Mozilla OI Update from the Open and User Innovation Conference 2017

Rina Jensen
Mozilla Open Innovation
3 min readJul 24, 2017

Written by Rosana Ardila and Rina Jensen

For second successive year we attended the Open and User Innovation Conference (The OUI Conference) — the leading conference in the field — held this year in the beautiful city of Innsbruck, Austria.

A few of our highlights:

Success through building movements

When HTT joined Elon Musk’s hyperloop challenge they knew that getting to a solution with their current limited resources alone was unrealistic. Instead, they took learnings from activist grassroot groups and growing crowdsourcing projects and focused on building a movement. They did this by focusing on 5 design principles that reject traditional organisational design, all focusing on different ways of organising in the open, principles they have label Wicked Goal Design. Implementing these design principles allowed HTT to gather top engineers across different fields and disciplines to help work on the problem in their spare time, by setting up clear structures for engagement such as donating personal time and money to get the opportunity to work on the project. The project has had remarkable effects, growing the movement to a community of 40.000 screened and selected individuals, of which 800 are bought in collaborators. They also build up a solid network of key partners who contribute much of the work. In 2018 they are expected to test their first passenger system.
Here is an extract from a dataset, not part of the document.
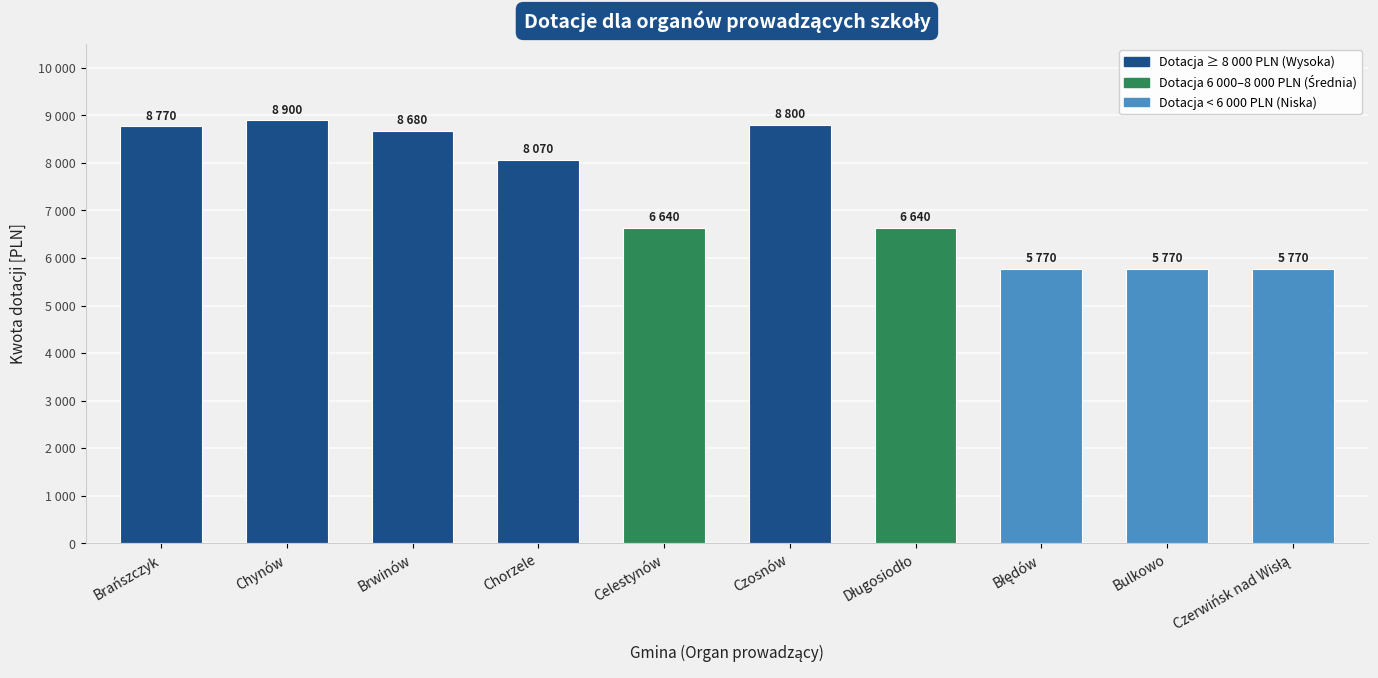

What is the label of the 1st bar from the left?

Brańszczyk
Source: http://hyperloop.global/team/

A healthy community is a strong network

The R community, is an open source community building a system for statistical computing. It has had tremendous success because of the tight networks and the ever increasing partner pool that help them develop the technology in new and interesting directions. For us, this highlighted the need to think about a healthy open source community, not as the sum of individuals contained within it, but also by the networks and ecosystems that surround it and support it.
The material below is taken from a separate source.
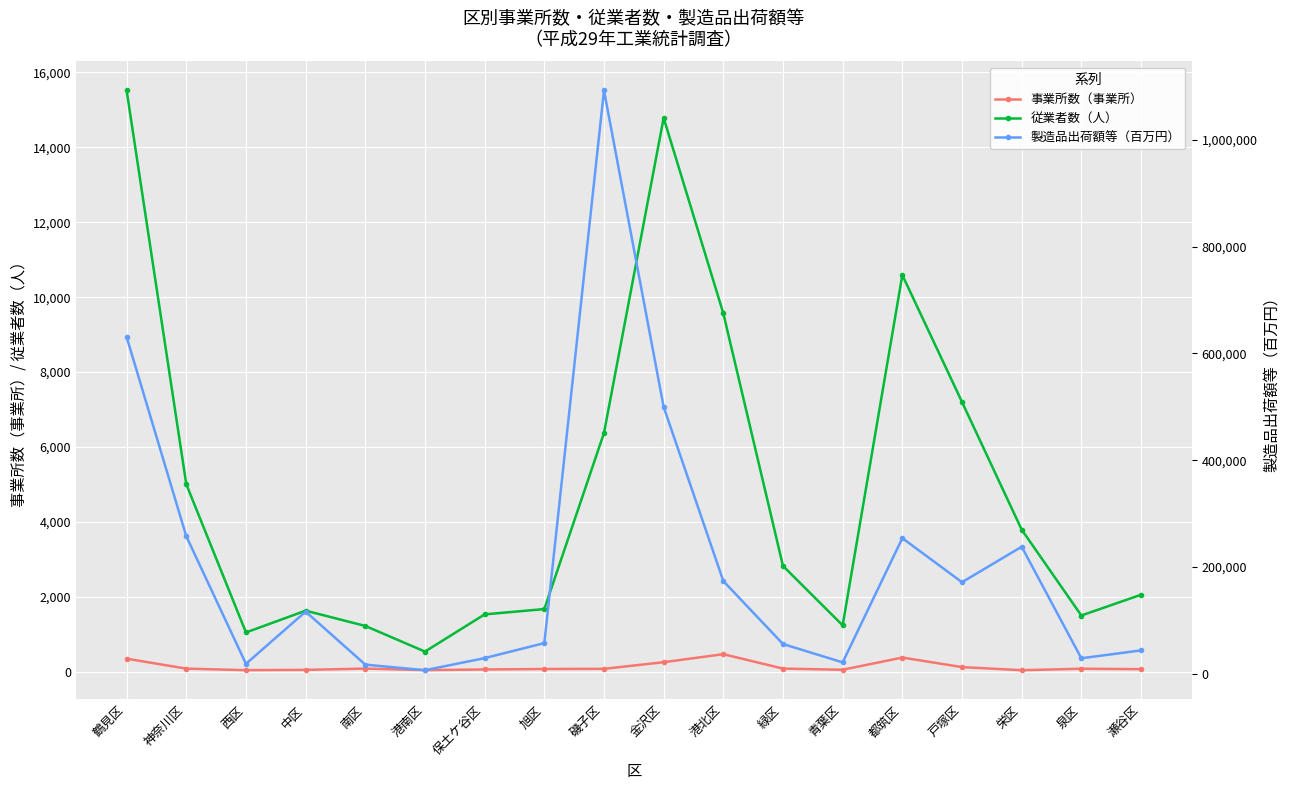

True or false: 従業者数（人） and 製造品出荷額等（百万円） intersect in this chart.

False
Source: R Community Presentation

HeroX and the search for diversity

HeroX is a crowdsourcing platform specialising in many types of competitions, prizes and challenges. As such, they have a great need for a diverse community but the HeroX platform shows much lower contribution rates from women than men. The team therefore started a project experimenting with the effects on diversity from having in-person expert mentors help new members. We will follow with interest to see the results of the remote mentorship model.

Co-creation, rather than just sharing information, maintains productive communities

A current theme is the role of co-creation in open communities. Thomas Maillart from the University of Geneva found that co-creation, in the form of hackathons, leads to creative outbursts in communities, this can only be sustained through continuous feedback and follow up. A netnographic study of the Open Energy Monitor community, looked into what triggers successful prototyping and came to similar findings. Asking and receiving feedback are the most important actions to trigger successful prototyping. Finally, Maria Halbinger from CUNY uncovered in her study of makerspaces that while identifying with a community decreases entrepreneurship in individuals, co-creation can actually mitigate this effect. This research highlights that communities thrive when they are creating together, rather than just sharing information, spaces or social bonds. A lesson for Mozilla communities is that a thriving community goes beyond identifying with the mission. It comes down to solving problems and creating together.

Overall we can see that open innovation, including open source and crowdsourcing, are exploding as areas of research. If you are interested in more details about the specific papers you can check out the Book of abstracts.